Even as payroll tax revenues have risen, the individual income tax, which in 2010 accounted for 42 percent of national revenue, has remained the main source of federal income. According to the Urban-Brookings Tax Policy Center, for decades prior to the Bush tax cuts of 2001-3, despite many alterations to tax bases and rates, the individual income tax provided a steady and large percentage of federal revenue. That is because the government tended to compensate for changes in rates by expanding or shrinking the tax base when necessary. During the 1970s, the tax code featured 25 income brackets and a top rate of 70 percent. Legislation passed during Ronald Reagan's presidency reduced the number of brackets to just two, dropped the top rate to 28 percent, ended a number of tax breaks, and pegged the brackets to inflation, ending so-called bracket creep, in which inflation forced taxpayers into higher tax brackets even though their real incomes stayed flat. President George H. W. Bush brought the top rate back up to 35 percent, and President Bill Clinton further raised it to 39.6 percent, but each administration added a number of new tax breaks, from an expansion of the Earned Income Tax Credit to a credit for a child's tuition. The Bush tax cuts reduced taxes on capital gains and dividends and on estates and cut the top tax rate yet again, to 35 percent.

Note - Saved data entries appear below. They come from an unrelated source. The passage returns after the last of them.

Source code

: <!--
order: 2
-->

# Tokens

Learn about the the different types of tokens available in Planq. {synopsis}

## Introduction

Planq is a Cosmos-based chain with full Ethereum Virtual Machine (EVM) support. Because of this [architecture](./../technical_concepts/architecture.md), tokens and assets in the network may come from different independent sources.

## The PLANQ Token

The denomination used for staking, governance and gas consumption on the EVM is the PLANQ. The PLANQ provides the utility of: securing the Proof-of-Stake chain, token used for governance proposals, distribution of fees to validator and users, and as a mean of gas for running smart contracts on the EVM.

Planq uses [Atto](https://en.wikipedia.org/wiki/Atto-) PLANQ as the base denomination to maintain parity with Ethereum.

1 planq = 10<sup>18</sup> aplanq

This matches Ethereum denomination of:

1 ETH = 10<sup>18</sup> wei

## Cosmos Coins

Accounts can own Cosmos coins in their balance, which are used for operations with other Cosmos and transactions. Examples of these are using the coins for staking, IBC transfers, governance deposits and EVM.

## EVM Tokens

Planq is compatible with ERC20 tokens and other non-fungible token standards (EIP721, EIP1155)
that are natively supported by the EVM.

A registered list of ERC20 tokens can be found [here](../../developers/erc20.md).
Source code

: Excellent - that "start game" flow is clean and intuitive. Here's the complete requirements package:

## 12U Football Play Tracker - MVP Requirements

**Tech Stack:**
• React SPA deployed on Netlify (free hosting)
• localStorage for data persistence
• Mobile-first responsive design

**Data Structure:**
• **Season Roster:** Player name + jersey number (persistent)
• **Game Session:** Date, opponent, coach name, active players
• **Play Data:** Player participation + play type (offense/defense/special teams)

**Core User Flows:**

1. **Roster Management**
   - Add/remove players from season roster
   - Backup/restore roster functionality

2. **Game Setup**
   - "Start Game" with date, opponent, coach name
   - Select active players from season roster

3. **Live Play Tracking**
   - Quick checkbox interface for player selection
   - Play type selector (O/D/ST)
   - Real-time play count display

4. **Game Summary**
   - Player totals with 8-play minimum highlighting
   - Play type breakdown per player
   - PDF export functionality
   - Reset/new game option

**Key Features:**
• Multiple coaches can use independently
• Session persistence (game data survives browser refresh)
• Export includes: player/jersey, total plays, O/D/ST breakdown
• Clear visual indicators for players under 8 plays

The largest tax reductions from these changes went to high-income households. In fact, the United States currently taxes top earners at some of the lowest effective rates in the country's history. Data from the Internal Revenue Service (IRS) show that the top one percent of taxpayers paid an average federal income tax rate of 23 percent in 2008, about one-third less than they paid in 1980, despite the fact that their incomes are now much higher in both real and relative terms. Although the rich enjoyed by far the largest tax cuts, the middle class is also paying lower taxes. In 2011, the effective federal income tax rate for a family of four with a median income was just 5.6 percent, compared with 12 percent in 1980. And because of the Earned Income Tax Credit, about 40 percent of low-income U.S. households do not pay any federal income tax.
Altogether, the adoption and continuation of the Bush tax cuts has slashed federal revenues by about three percent of GDP, to levels not seen since shortly after World War II. As a result, the individual income tax now constitutes a smaller share of the economy than it did 30 years ago, falling from 10.4 percent of GDP in 1981 to 8.8 percent in 2005. By permitting extensive loopholes, failing to create effective consumption taxes, and cutting individual income taxes, the United States has created a tax system that collects far less revenue relative to GDP than many of its OECD counterparts.
The remarkable thing is that if you just get revenues back to that historic 18% of GDP and cut military expenditures back down from 6% to their normal level under 2% there basically is no budget problem.